When one owns a large plot of land in a forest area, it is necessary to occasionally "walk the land". What that means is you walk the perimeter of your land looking for any indication that someone has illegally been on your land. Since neither I nor my ex had done that in while, I decided to do that today. That meant a four mile hike. I decided to walk half the property today and the other half tomorrow. At a leisurely pace, that would take about 3 hours.

I was actually having a very enjoyable time during the walk. I thought about the dreams trying to decide if my subconscious was trying to tell me something. During the walk, I did not see anyone or any indication that someone had violate our property. At the halfway point of the property, I found a clearing that look like a good place to stop and eat my snack. The clearing was in the middle of some thick growth of trees which offered me a good amount of privacy.

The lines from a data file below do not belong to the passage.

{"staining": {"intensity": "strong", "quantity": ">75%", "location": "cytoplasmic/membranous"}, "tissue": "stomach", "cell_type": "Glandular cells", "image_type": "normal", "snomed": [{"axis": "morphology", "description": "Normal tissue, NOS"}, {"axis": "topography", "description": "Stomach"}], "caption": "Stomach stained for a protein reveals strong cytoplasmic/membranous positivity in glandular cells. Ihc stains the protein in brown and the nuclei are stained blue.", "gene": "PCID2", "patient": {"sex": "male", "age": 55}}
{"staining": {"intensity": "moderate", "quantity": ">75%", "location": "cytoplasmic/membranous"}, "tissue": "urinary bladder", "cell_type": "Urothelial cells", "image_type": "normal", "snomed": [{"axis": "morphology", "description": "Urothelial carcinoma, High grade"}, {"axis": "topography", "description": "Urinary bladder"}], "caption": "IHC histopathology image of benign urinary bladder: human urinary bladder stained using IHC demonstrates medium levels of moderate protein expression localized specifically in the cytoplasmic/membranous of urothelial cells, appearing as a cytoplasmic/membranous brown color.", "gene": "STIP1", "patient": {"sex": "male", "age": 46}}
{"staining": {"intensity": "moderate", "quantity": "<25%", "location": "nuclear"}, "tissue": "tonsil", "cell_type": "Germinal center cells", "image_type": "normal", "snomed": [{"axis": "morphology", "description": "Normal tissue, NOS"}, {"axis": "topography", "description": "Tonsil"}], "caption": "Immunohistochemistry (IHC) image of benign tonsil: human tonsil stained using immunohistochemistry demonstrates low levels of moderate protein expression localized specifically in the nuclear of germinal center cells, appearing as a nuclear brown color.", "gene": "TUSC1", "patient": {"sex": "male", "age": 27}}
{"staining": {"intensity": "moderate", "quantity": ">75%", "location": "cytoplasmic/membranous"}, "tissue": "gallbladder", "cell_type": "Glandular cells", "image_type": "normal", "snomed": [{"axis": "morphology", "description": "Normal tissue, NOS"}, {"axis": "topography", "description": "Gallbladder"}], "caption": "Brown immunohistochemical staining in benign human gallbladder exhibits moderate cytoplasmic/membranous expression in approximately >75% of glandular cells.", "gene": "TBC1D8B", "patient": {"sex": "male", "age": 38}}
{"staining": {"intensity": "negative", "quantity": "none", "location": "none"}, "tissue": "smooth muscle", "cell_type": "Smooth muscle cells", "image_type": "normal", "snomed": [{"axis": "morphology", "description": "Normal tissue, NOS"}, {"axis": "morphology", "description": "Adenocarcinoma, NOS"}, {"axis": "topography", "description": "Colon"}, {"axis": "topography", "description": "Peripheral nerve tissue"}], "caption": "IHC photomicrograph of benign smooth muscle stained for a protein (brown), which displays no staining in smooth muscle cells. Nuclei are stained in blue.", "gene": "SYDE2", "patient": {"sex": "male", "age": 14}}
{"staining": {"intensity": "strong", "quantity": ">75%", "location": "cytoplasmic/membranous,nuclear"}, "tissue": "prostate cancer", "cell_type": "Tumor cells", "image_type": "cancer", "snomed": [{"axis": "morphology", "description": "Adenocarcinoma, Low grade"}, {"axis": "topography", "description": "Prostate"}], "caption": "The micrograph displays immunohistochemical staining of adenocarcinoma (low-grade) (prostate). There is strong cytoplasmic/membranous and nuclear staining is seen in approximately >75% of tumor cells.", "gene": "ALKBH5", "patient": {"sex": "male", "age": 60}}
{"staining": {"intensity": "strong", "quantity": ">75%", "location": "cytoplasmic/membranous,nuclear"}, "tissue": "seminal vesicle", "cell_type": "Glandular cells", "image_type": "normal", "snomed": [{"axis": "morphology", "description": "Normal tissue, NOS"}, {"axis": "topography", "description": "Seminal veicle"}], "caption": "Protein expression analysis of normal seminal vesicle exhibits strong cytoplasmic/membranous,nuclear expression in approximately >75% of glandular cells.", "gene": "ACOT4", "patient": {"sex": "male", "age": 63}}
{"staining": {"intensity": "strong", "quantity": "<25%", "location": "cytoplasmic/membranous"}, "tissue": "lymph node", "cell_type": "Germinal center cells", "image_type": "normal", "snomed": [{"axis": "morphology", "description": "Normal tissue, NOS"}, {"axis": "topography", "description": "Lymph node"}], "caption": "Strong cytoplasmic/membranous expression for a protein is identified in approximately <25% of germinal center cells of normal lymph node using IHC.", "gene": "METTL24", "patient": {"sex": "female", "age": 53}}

After I finished eating, I laid back against the trunk of a large tree and just relaxed. I was so relaxed that the memory of the pleasure of being nude washed over me. Looking around the area of the clearing I saw no one or thing that should not have been there. I pulled off all my clothing, except for my shoes, seeking that pleasure of being nude.

The pleasure that I experience yesterday washed over me, only more intensely this time. I laid there roughly fondling my breasts, twisted, and pulling my nipples just like I had done in the dream. I was amazed at how much better this felt than when I gently did those things. I slip my hand down to my vagina and inserted three fingers into myself. I tried as much as possible to pound my pussy with those fingers. After a few minutes I exploded in a power orgasm. I laid there until I had calmed down and recovered from the sexual excitement I had just experienced.